### Action item
Could you pick up the reader comments about the WiFi scanner project below and continue them from their last line?

### Extract provided
____
That’s why you buy electronic component in china
>>>SPI OLED
I2C OLED
Nice little project, someone really needs to go all out and build a tricorder.
WarCollar – 60 bucks for WiFi scanner without GPS, I don’t know who would buy that crap. For that amount of money you can easily find Android phone or tablet with GPS, WiFi, BT and much better display, install Wigle or something like that and have much more capabilities.
But considering price, scanner featured in article is pretty nice, addition of GPS and flash memory or SD card would make it much more practical and feature rich, and price would’t be over 30 bucks.
I was thinking the same, interesting project but https://wigle.net/ makes it redundant. in most cases.
You can get whole complete android smart phones on Amazon for $25-ish. They won’t be the latest and greatest of course, but they’ll be a whole lot better than that– will have a decent processor, 512 to a gig of ram, a USB port, an LCD touchscreen, bluetooth, wifi, micro sd card slot, camera of some sort, probably GPS, and the other usual android-type sensors and a rechargeable battery. It’s pretty hard to beat a deal like that. Plus you could sign it up with one of the el-cheapo cell carriers if you want to do any sort of remote / telemetry data collection.
That said– I still buy a lot of junk from China ;-)
____
### The data
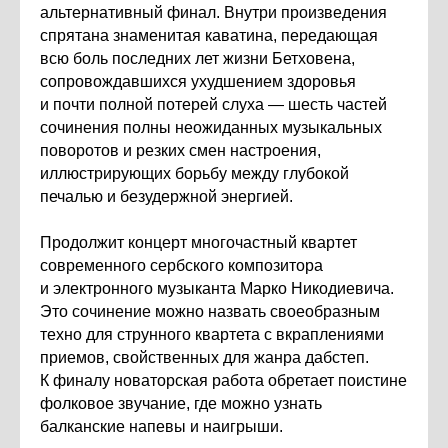
альтернативный финал. Внутри произведения
спрятана знаменитая каватина, передающая
всю боль последних лет жизни Бетховена,
сопровождавшихся ухудшением здоровья
и почти полной потерей слуха — шесть частей
сочинения полны неожиданных музыкальных
поворотов и резких смен настроения,
иллюстрирующих борьбу между глубокой
печалью и безудержной энергией.
Продолжит концерт многочастный квартет
современного сербского композитора
и электронного музыканта Марко Никодиевича.
Это сочинение можно назвать своеобразным
техно для струнного квартета с вкраплениями
приемов, свойственных для жанра дабстеп.
К финалу новаторская работа обретает поистине
фолковое звучание, где можно узнать
балканские напевы и наигрыши.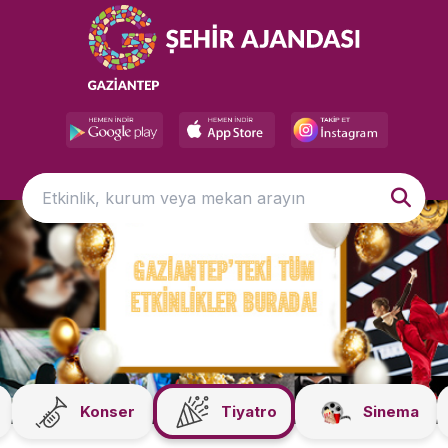
Konser
Tiyatro
Sinema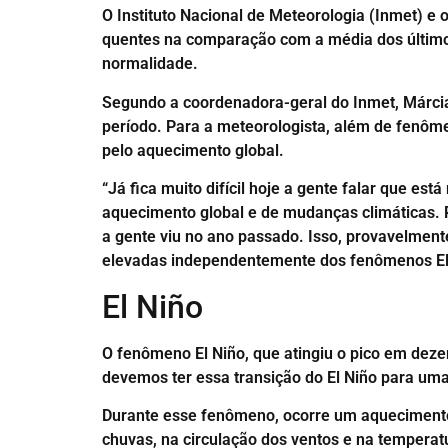
O Instituto Nacional de Meteorologia (Inmet) e 
quentes na comparação com a média dos últimos
normalidade.
Segundo a coordenadora-geral do Inmet, Márcia
período. Para a meteorologista, além de fenôm
pelo aquecimento global.
“Já fica muito difícil hoje a gente falar que es
aquecimento global e de mudanças climáticas. 
a gente viu no ano passado. Isso, provavelment
elevadas independentemente dos fenômenos El N
El Niño
O fenômeno El Niño, que atingiu o pico em de
devemos ter essa transição do El Niño para uma
Durante esse fenômeno, ocorre um aquecimento 
chuvas, na circulação dos ventos e na temperat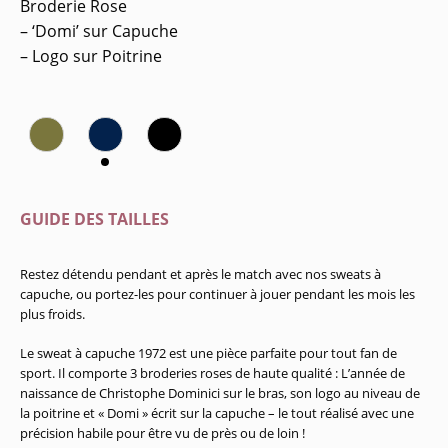
Broderie Rose
– ‘Domi’ sur Capuche
– Logo sur Poitrine
GUIDE DES TAILLES
Restez détendu pendant et après le match avec nos sweats à
capuche, ou portez-les pour continuer à jouer pendant les mois les
plus froids.
Le sweat à capuche 1972 est une pièce parfaite pour tout fan de
sport. Il comporte 3 broderies roses de haute qualité : L’année de
naissance de Christophe Dominici sur le bras, son logo au niveau de
la poitrine et « Domi » écrit sur la capuche – le tout réalisé avec une
précision habile pour être vu de près ou de loin !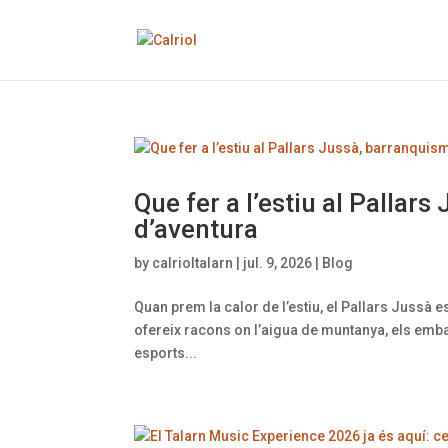
Que fer a l’estiu al Pallar
d’aventura
by
calrioltalarn
|
jul. 9, 2026
|
Blog
Quan prem la calor de l’estiu, el Pallars Jussà 
ofereix racons on l’aigua de muntanya, els emba
esports...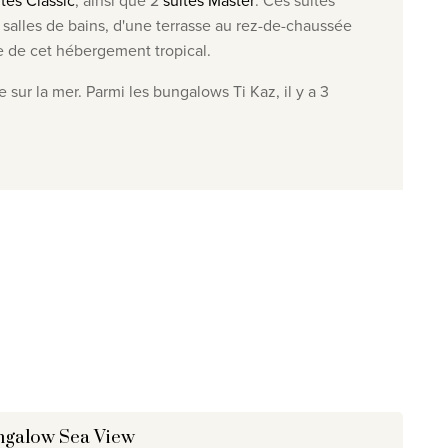
ites Classic
, ainsi que 2
suites Master
. Ces suites
alles de bains, d'une terrasse au rez-de-chaussée
ale de cet hébergement tropical.
 sur la mer. Parmi les bungalows Ti Kaz, il y a 3
galow Sea View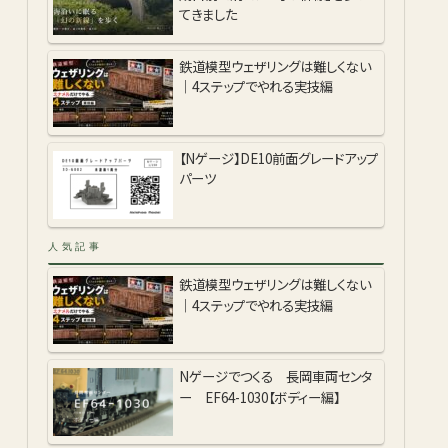
てきました
鉄道模型ウェザリングは難しくない
｜4ステップでやれる実技編
【Nゲージ】DE10前面グレードアップ
パーツ
人気記事
鉄道模型ウェザリングは難しくない
｜4ステップでやれる実技編
Nゲージでつくる 長岡車両センタ
ー EF64-1030【ボディー編】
____
### Answer box
The Warcollar has a directional antenna. They’re kinda cool, played with one at Derbycon last month. I can see a use for it, but I already have the tools to do the same thing with my laptop.
¿ 20 bucka for a OLED ?…Aliexpress is your friend
I can do that with an app on my phone
So its done ?
Where can I download it, today.
on android, Wifi Analyzer.
I have written you 2 times : http://euerdesign.de/2016/04/16/wigpsfi-esp8266-gps/
Made this project more then a half year ago and published it.
Should use a wemos d1 mini – you can solder it to the oled shield and add a battery shield to this for a compact & clean form factor.
This seems like a fun project to built, but I use the “WiFi Analyzer” app on my phone and get all the same info. Is there any other advantage to doing it this way (I mean besides becoming familiar with the hardware)?
Battery life I’d say.
“needed a tool to diagnose and fix his friend’s and family’s WiFi. A laptop would do”
Man, get your phone out of your pocket and voilà. done.
It’s not even like you need a good one, got an old android with a 600mhz arm and 1.6 on it, runs a wifi spectrum analyser with signal strengths app fine.
Not sure what utility that it was made the Jornada popular for wardriving back in the day, but have got 2 equivalent WinCe devices I paid $5 and $6 for used, an Ipaq and an Axim, so either of those would probably work too.
Now if you were gonna do something like mount that screen in a HUD or google glass type headset, have magnetometer and GPS built in so you get bearing from the rotating biquad in your top hat, then I begin to see the point.
ministumbler sounds like it .. http://www.stumbler.net/readme/readme_Mini_0_4_0.html
Holy shit! The downloads still work! Man I miss those forums!
If you’re not using Platformio to program ESP8266s, I d*mn well hope you’re using a make file. I threw out the arduino IDE in disgust and never looked back.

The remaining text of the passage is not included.